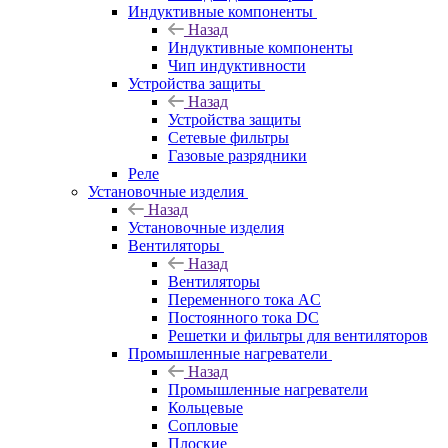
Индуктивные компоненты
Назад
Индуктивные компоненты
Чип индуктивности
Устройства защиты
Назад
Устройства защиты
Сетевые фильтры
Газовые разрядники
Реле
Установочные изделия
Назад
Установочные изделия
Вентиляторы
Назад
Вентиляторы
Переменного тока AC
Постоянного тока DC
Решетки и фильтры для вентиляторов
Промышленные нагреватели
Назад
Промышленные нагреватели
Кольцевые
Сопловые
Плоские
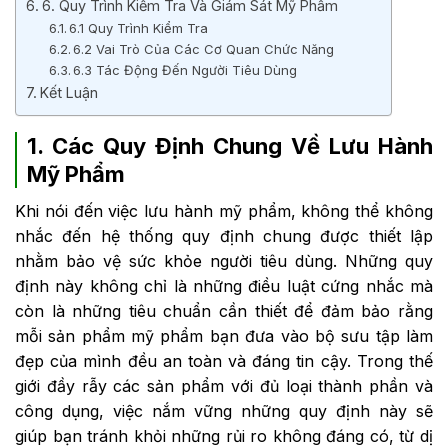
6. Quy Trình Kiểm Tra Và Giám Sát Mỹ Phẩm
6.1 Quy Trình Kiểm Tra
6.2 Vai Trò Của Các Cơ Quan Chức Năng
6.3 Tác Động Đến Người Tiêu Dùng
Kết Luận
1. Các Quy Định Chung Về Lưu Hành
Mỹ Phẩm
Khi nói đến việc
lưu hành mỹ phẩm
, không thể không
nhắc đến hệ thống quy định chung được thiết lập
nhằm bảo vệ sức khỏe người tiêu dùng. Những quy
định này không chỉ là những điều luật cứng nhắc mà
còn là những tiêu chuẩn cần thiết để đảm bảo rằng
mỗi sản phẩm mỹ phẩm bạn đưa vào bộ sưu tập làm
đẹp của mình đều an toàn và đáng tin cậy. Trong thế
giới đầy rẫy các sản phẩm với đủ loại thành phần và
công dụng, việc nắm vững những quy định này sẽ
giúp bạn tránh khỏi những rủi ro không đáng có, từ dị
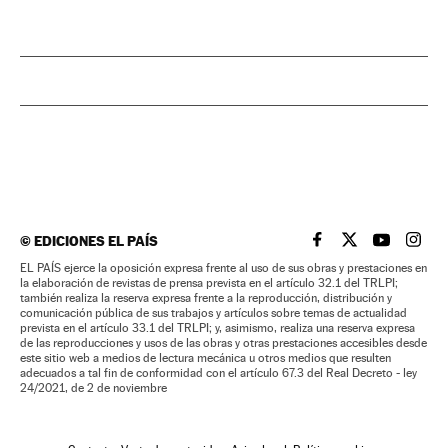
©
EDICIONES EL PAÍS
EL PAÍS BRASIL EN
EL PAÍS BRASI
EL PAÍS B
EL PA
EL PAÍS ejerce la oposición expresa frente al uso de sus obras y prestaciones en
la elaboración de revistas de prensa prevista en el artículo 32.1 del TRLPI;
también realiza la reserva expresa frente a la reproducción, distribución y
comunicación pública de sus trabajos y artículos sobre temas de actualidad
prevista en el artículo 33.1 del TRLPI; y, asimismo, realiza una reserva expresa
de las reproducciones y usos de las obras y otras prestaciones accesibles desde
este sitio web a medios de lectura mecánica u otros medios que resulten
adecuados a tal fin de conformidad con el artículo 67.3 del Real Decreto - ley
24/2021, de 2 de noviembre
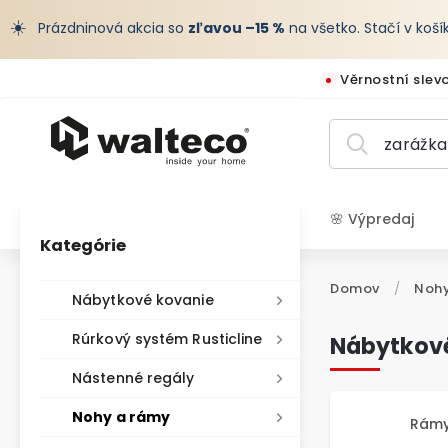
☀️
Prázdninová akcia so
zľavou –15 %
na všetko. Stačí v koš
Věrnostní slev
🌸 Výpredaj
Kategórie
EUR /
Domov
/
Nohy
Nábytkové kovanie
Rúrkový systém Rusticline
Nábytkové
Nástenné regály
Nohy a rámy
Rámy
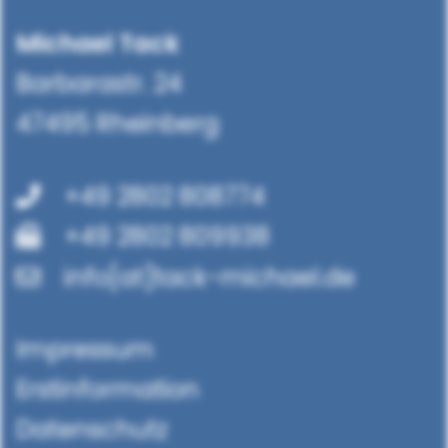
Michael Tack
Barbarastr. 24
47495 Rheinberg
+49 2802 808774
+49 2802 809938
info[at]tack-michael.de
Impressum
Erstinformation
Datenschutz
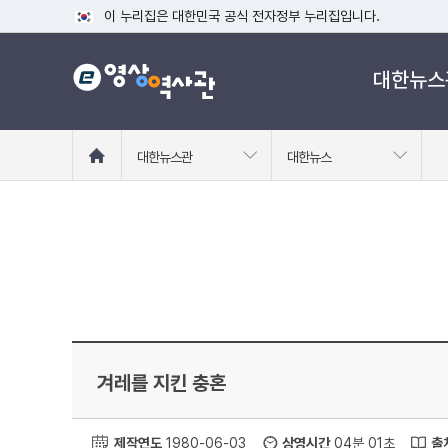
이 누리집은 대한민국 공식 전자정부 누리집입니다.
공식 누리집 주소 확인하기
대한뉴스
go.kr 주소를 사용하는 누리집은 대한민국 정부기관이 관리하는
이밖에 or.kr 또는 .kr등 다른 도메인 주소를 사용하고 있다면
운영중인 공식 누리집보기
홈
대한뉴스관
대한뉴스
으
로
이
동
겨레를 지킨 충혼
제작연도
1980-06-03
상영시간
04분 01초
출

...

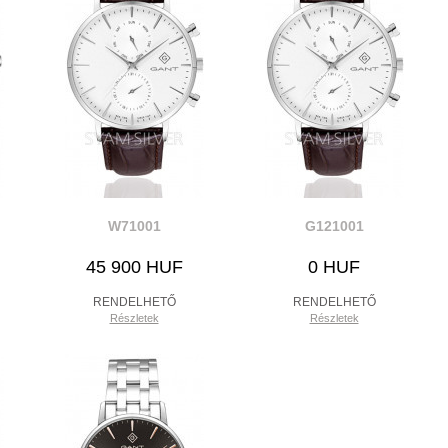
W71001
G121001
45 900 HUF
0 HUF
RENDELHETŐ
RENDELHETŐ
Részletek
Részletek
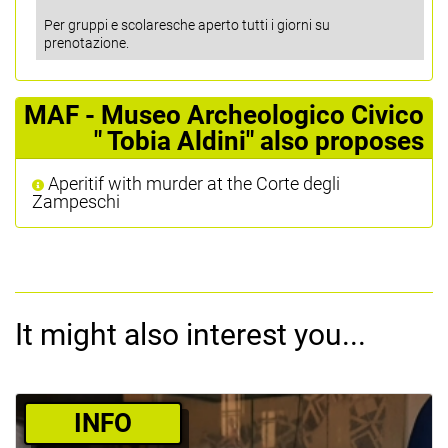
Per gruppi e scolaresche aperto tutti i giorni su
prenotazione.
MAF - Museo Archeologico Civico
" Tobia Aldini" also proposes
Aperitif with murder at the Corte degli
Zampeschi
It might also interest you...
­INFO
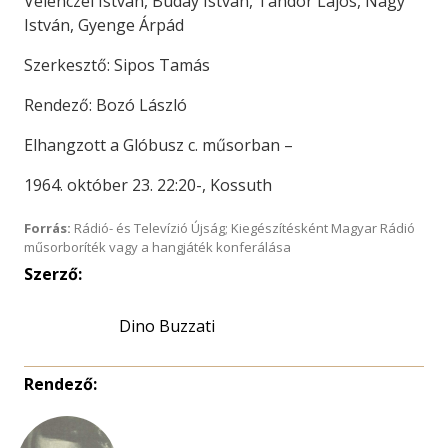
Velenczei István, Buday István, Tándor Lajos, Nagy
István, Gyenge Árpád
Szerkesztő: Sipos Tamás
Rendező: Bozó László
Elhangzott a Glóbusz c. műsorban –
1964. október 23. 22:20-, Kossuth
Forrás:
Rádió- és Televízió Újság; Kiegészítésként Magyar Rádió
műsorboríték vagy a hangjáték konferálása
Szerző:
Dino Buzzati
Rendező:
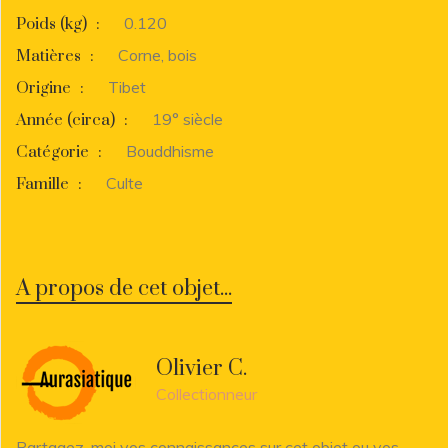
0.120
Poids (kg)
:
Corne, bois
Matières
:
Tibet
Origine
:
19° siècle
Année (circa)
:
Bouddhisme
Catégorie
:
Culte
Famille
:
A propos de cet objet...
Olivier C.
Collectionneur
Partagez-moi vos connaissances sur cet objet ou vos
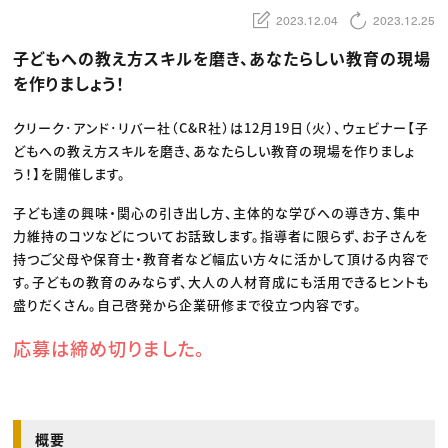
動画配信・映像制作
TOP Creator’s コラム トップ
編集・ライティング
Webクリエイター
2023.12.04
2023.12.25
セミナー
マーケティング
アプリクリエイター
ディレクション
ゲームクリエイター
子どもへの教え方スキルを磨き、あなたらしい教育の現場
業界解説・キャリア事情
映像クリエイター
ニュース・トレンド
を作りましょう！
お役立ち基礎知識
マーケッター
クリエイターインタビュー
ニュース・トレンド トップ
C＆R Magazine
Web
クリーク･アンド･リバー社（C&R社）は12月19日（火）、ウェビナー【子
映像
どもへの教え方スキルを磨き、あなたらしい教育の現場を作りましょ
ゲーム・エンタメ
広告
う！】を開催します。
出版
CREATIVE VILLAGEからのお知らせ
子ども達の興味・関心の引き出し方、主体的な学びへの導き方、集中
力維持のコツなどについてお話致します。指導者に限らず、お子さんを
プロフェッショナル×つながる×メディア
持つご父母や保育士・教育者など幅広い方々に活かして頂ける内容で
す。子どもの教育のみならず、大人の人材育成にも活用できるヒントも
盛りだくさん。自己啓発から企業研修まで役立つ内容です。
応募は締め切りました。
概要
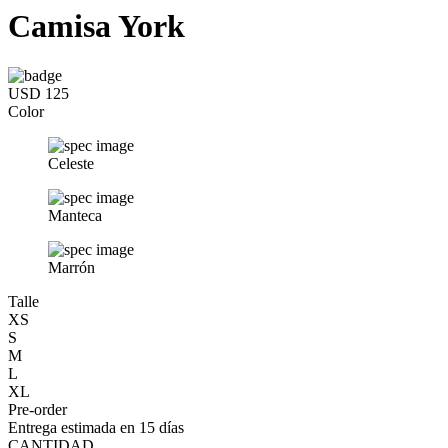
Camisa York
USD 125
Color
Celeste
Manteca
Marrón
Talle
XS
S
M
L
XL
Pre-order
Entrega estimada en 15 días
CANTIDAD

==

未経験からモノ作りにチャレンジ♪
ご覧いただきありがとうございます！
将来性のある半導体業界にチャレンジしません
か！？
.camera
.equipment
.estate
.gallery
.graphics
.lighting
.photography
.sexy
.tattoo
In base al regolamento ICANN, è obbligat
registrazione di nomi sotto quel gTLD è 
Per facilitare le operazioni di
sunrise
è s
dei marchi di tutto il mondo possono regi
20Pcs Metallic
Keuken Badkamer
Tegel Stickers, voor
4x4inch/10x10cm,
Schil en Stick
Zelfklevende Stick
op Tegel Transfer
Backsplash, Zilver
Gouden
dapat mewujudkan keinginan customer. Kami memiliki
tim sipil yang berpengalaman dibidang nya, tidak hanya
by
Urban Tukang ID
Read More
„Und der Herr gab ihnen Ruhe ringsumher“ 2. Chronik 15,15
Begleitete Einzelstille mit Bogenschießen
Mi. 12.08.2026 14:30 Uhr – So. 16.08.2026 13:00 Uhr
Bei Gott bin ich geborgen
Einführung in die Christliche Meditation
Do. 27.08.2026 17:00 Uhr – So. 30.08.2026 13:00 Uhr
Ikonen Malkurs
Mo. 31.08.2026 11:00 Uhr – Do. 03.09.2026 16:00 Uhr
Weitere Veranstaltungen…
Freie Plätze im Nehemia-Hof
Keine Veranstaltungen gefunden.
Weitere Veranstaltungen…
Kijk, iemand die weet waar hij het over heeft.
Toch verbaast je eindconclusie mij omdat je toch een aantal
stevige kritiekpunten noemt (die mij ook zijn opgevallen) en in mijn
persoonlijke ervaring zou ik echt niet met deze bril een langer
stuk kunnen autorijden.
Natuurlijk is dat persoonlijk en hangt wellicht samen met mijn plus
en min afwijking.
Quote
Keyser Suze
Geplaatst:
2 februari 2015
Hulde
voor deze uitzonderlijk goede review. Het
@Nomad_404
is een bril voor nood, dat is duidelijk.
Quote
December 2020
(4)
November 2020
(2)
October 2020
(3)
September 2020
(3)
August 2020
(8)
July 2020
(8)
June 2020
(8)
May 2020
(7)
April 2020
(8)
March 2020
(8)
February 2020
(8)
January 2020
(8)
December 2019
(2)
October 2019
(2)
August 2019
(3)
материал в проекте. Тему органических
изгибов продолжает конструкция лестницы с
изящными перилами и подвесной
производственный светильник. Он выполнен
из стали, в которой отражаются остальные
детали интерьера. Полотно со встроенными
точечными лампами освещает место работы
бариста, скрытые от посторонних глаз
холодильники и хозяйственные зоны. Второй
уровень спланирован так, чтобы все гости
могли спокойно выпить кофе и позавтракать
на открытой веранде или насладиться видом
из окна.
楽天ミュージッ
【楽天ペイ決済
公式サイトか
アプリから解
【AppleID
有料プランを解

* TASK OBJECTIVE
Find how many lines of the listing hold "Kiểm" and give the number by itself.

* WRITTEN RESPONSE
2